1 Introduction to the Law of Property
PROPERTY LAW
Property law is that part of private law that deals with ‘property’, including all assets that form part of a
person’s estate, or what is referred to in non-legal terminology as a person’s ‘possessions’.
Sources of law
Common law (Roman-Dutch)
Statutory law (Sectional Titles Act 95 of 1986)
Constitution
Case law
Customary law
Definitions
Person – a legal subject who can acquire and exercise rights and obligations in law.
A legal subject can be either a natural (any individual person) or a juridical person (groups or
bodies operating and recognised as a single legal entity).
Object – anything with regard to which a person can acquire and hold a right.
Property – everything which can form part of a person’s estate, including corporeal things and
incorporeal interests and rights.
Most important categories of property are physical or incorporeal and corporeal or immaterial
property.
Corporeal things = movable things – book/car = immovable things – house/land.

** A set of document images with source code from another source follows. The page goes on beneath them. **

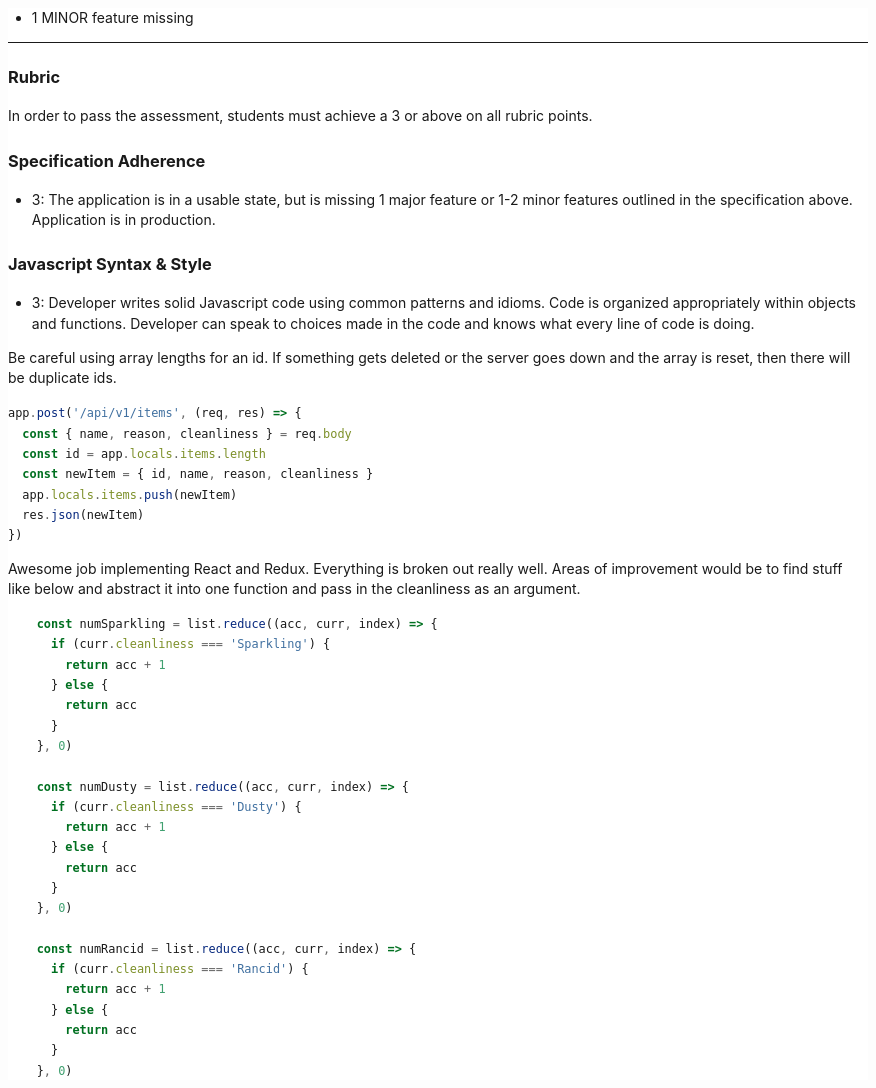 
* 1 MINOR feature missing

---

### Rubric

In order to pass the assessment, students must achieve a 3 or above on all rubric points.

### Specification Adherence

* 3: The application is in a usable state, but is missing 1 major feature or 1-2 minor features outlined in the specification above. Application is in production.

### Javascript Syntax & Style

* 3: Developer writes solid Javascript code using common patterns and idioms. Code is organized appropriately within objects and functions. Developer can speak to choices made in the code and knows what every line of code is doing.

Be careful using array lengths for an id. If something gets deleted or the server goes down and the array is reset, then there will be duplicate ids. 

```js
app.post('/api/v1/items', (req, res) => {
  const { name, reason, cleanliness } = req.body
  const id = app.locals.items.length
  const newItem = { id, name, reason, cleanliness }
  app.locals.items.push(newItem)
  res.json(newItem)
})
```

Awesome job implementing React and Redux. Everything is broken out really well. Areas of improvement would be to find stuff like below and abstract it into one function and pass in the cleanliness as an argument. 

```js
    const numSparkling = list.reduce((acc, curr, index) => {
      if (curr.cleanliness === 'Sparkling') {
        return acc + 1
      } else {
        return acc
      }
    }, 0)

    const numDusty = list.reduce((acc, curr, index) => {
      if (curr.cleanliness === 'Dusty') {
        return acc + 1
      } else {
        return acc
      }
    }, 0)

    const numRancid = list.reduce((acc, curr, index) => {
      if (curr.cleanliness === 'Rancid') {
        return acc + 1
      } else {
        return acc
      }
    }, 0)
```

Incorporeal property = a patent / copy right – intellectual property and shares in company /
usufruct of a mineral lease.
Limited real rights = real security rights / servitudes.

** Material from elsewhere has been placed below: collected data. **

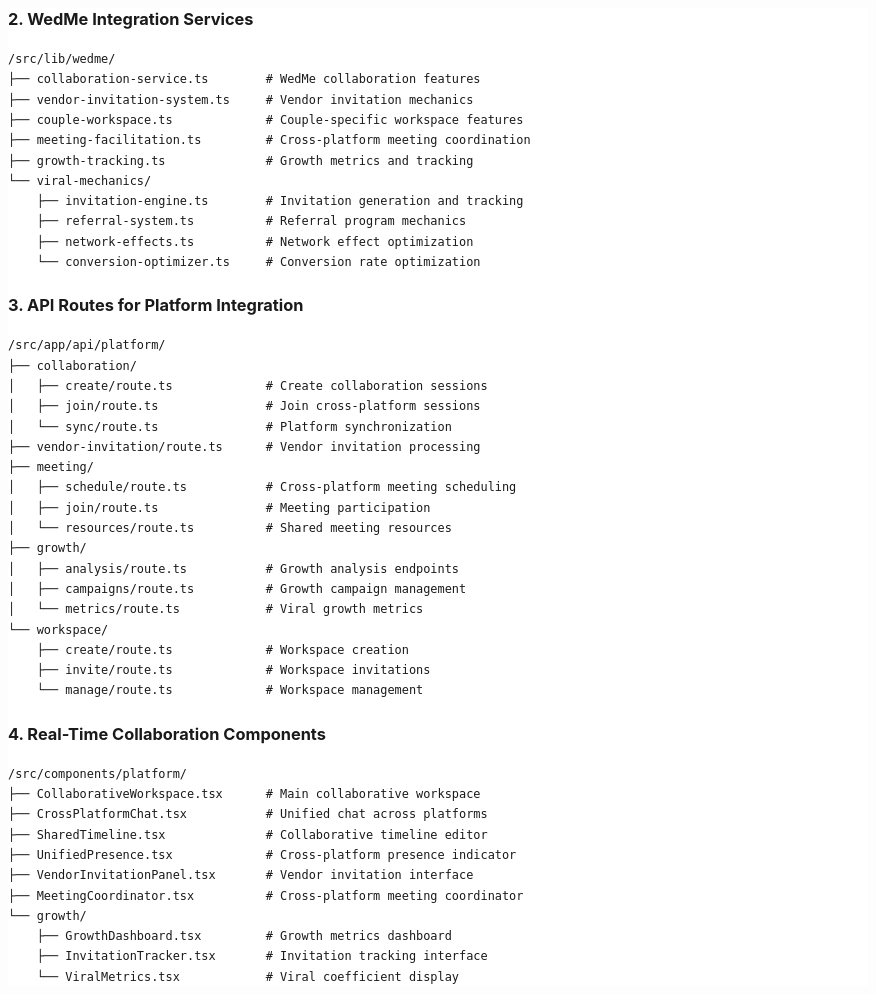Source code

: ### 2. WedMe Integration Services
```
/src/lib/wedme/
├── collaboration-service.ts        # WedMe collaboration features
├── vendor-invitation-system.ts     # Vendor invitation mechanics
├── couple-workspace.ts             # Couple-specific workspace features
├── meeting-facilitation.ts         # Cross-platform meeting coordination
├── growth-tracking.ts              # Growth metrics and tracking
└── viral-mechanics/
    ├── invitation-engine.ts        # Invitation generation and tracking
    ├── referral-system.ts          # Referral program mechanics
    ├── network-effects.ts          # Network effect optimization
    └── conversion-optimizer.ts     # Conversion rate optimization
```

### 3. API Routes for Platform Integration
```
/src/app/api/platform/
├── collaboration/
│   ├── create/route.ts             # Create collaboration sessions
│   ├── join/route.ts               # Join cross-platform sessions
│   └── sync/route.ts               # Platform synchronization
├── vendor-invitation/route.ts      # Vendor invitation processing
├── meeting/
│   ├── schedule/route.ts           # Cross-platform meeting scheduling
│   ├── join/route.ts               # Meeting participation
│   └── resources/route.ts          # Shared meeting resources
├── growth/
│   ├── analysis/route.ts           # Growth analysis endpoints
│   ├── campaigns/route.ts          # Growth campaign management
│   └── metrics/route.ts            # Viral growth metrics
└── workspace/
    ├── create/route.ts             # Workspace creation
    ├── invite/route.ts             # Workspace invitations
    └── manage/route.ts             # Workspace management
```

### 4. Real-Time Collaboration Components
```
/src/components/platform/
├── CollaborativeWorkspace.tsx      # Main collaborative workspace
├── CrossPlatformChat.tsx           # Unified chat across platforms
├── SharedTimeline.tsx              # Collaborative timeline editor
├── UnifiedPresence.tsx             # Cross-platform presence indicator
├── VendorInvitationPanel.tsx       # Vendor invitation interface
├── MeetingCoordinator.tsx          # Cross-platform meeting coordinator
└── growth/
    ├── GrowthDashboard.tsx         # Growth metrics dashboard
    ├── InvitationTracker.tsx       # Invitation tracking interface
    └── ViralMetrics.tsx            # Viral coefficient display
```
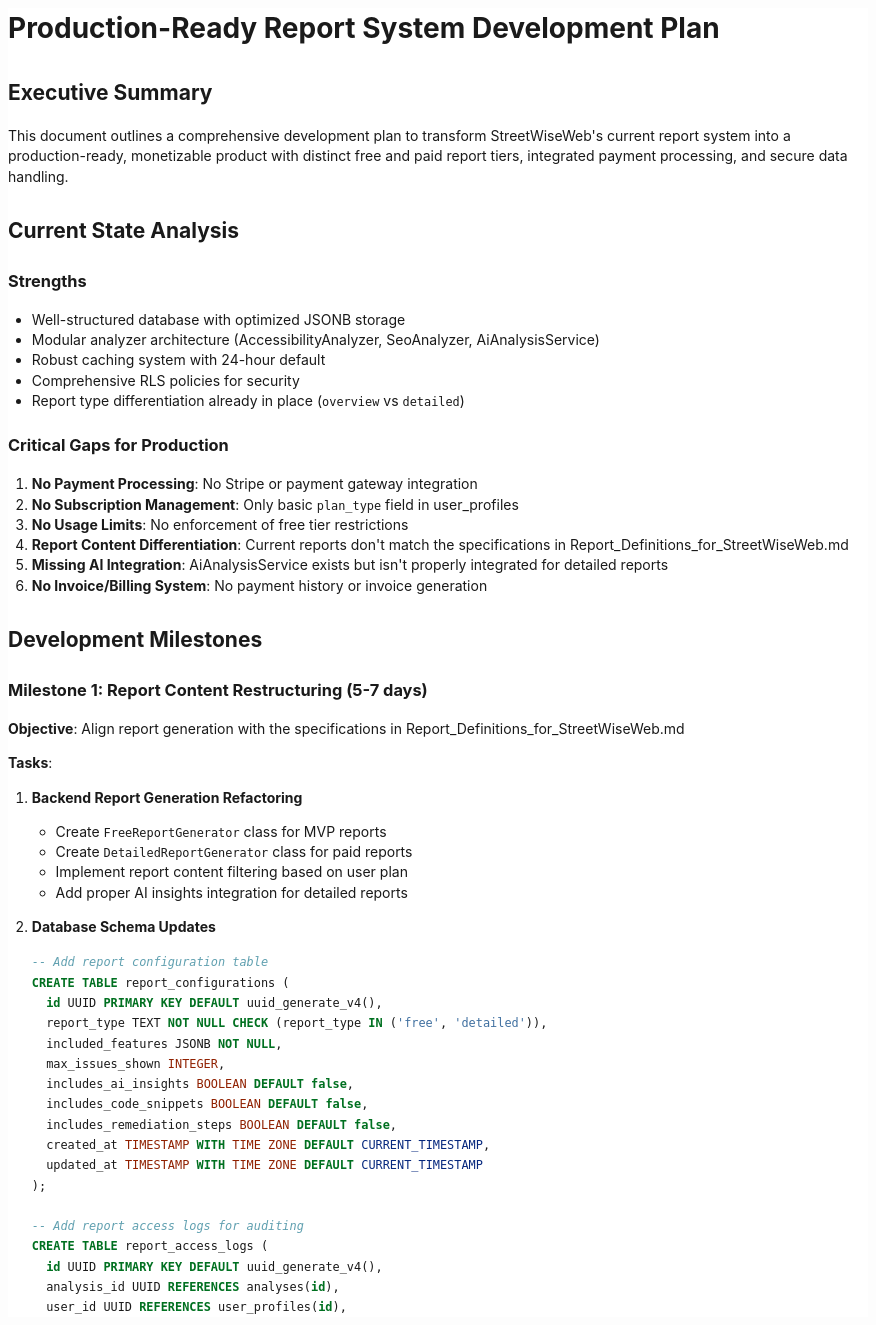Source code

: # Production-Ready Report System Development Plan

## Executive Summary

This document outlines a comprehensive development plan to transform StreetWiseWeb's current report system into a production-ready, monetizable product with distinct free and paid report tiers, integrated payment processing, and secure data handling.

## Current State Analysis

### Strengths
- Well-structured database with optimized JSONB storage
- Modular analyzer architecture (AccessibilityAnalyzer, SeoAnalyzer, AiAnalysisService)
- Robust caching system with 24-hour default
- Comprehensive RLS policies for security
- Report type differentiation already in place (`overview` vs `detailed`)

### Critical Gaps for Production
1. **No Payment Processing**: No Stripe or payment gateway integration
2. **No Subscription Management**: Only basic `plan_type` field in user_profiles
3. **No Usage Limits**: No enforcement of free tier restrictions
4. **Report Content Differentiation**: Current reports don't match the specifications in Report_Definitions_for_StreetWiseWeb.md
5. **Missing AI Integration**: AiAnalysisService exists but isn't properly integrated for detailed reports
6. **No Invoice/Billing System**: No payment history or invoice generation

## Development Milestones

### Milestone 1: Report Content Restructuring (5-7 days)

**Objective**: Align report generation with the specifications in Report_Definitions_for_StreetWiseWeb.md

**Tasks**:
1. **Backend Report Generation Refactoring**
   - Create `FreeReportGenerator` class for MVP reports
   - Create `DetailedReportGenerator` class for paid reports
   - Implement report content filtering based on user plan
   - Add proper AI insights integration for detailed reports

2. **Database Schema Updates**
   ```sql
   -- Add report configuration table
   CREATE TABLE report_configurations (
     id UUID PRIMARY KEY DEFAULT uuid_generate_v4(),
     report_type TEXT NOT NULL CHECK (report_type IN ('free', 'detailed')),
     included_features JSONB NOT NULL,
     max_issues_shown INTEGER,
     includes_ai_insights BOOLEAN DEFAULT false,
     includes_code_snippets BOOLEAN DEFAULT false,
     includes_remediation_steps BOOLEAN DEFAULT false,
     created_at TIMESTAMP WITH TIME ZONE DEFAULT CURRENT_TIMESTAMP,
     updated_at TIMESTAMP WITH TIME ZONE DEFAULT CURRENT_TIMESTAMP
   );

   -- Add report access logs for auditing
   CREATE TABLE report_access_logs (
     id UUID PRIMARY KEY DEFAULT uuid_generate_v4(),
     analysis_id UUID REFERENCES analyses(id),
     user_id UUID REFERENCES user_profiles(id),
   ```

Claims against a pension/medical fund / government trade license / concession.
Right – a legally recognised and valid claim by a subject to a certain object. Not all relations
between a person and an object are recognised and protected by law.

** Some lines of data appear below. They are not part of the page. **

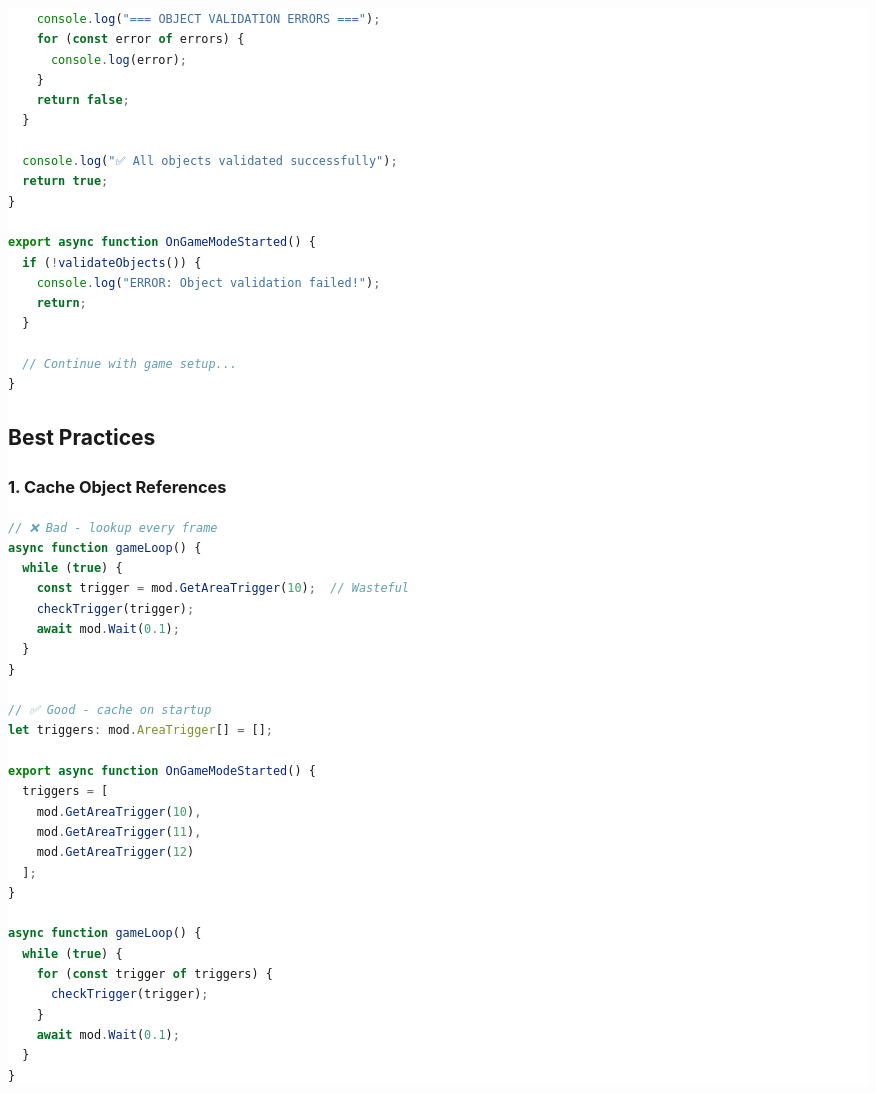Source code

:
 ```typescript
    console.log("=== OBJECT VALIDATION ERRORS ===");
    for (const error of errors) {
      console.log(error);
    }
    return false;
  }

  console.log("✅ All objects validated successfully");
  return true;
}

export async function OnGameModeStarted() {
  if (!validateObjects()) {
    console.log("ERROR: Object validation failed!");
    return;
  }

  // Continue with game setup...
}
```

## Best Practices

### 1. Cache Object References

```typescript
// ❌ Bad - lookup every frame
async function gameLoop() {
  while (true) {
    const trigger = mod.GetAreaTrigger(10);  // Wasteful
    checkTrigger(trigger);
    await mod.Wait(0.1);
  }
}

// ✅ Good - cache on startup
let triggers: mod.AreaTrigger[] = [];

export async function OnGameModeStarted() {
  triggers = [
    mod.GetAreaTrigger(10),
    mod.GetAreaTrigger(11),
    mod.GetAreaTrigger(12)
  ];
}

async function gameLoop() {
  while (true) {
    for (const trigger of triggers) {
      checkTrigger(trigger);
    }
    await mod.Wait(0.1);
  }
}
```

Property right – any legally recognised claim to or interest in property.
Remedy – a legal procedure provided by the legal system to protect a right against infringement or
to control the effects of an unlawful act or situation.
Thing – a specific category of property, defined by its characteristics; a corporeal object outside the
human body, and an independent entity capable of being subjected to legal sovereignty by a legal
subject for whom it has use and value.
, Corporeal things are defined as independent parts of nature which can be controlled by
humans and which have some use or value for humans.
Incorporeal things are recognised as legal objects.
Claim or action is lawful: when it is acknowledged and protected by existing legal principals;
unlawful when it is in conflict with or not acknowledged by the law.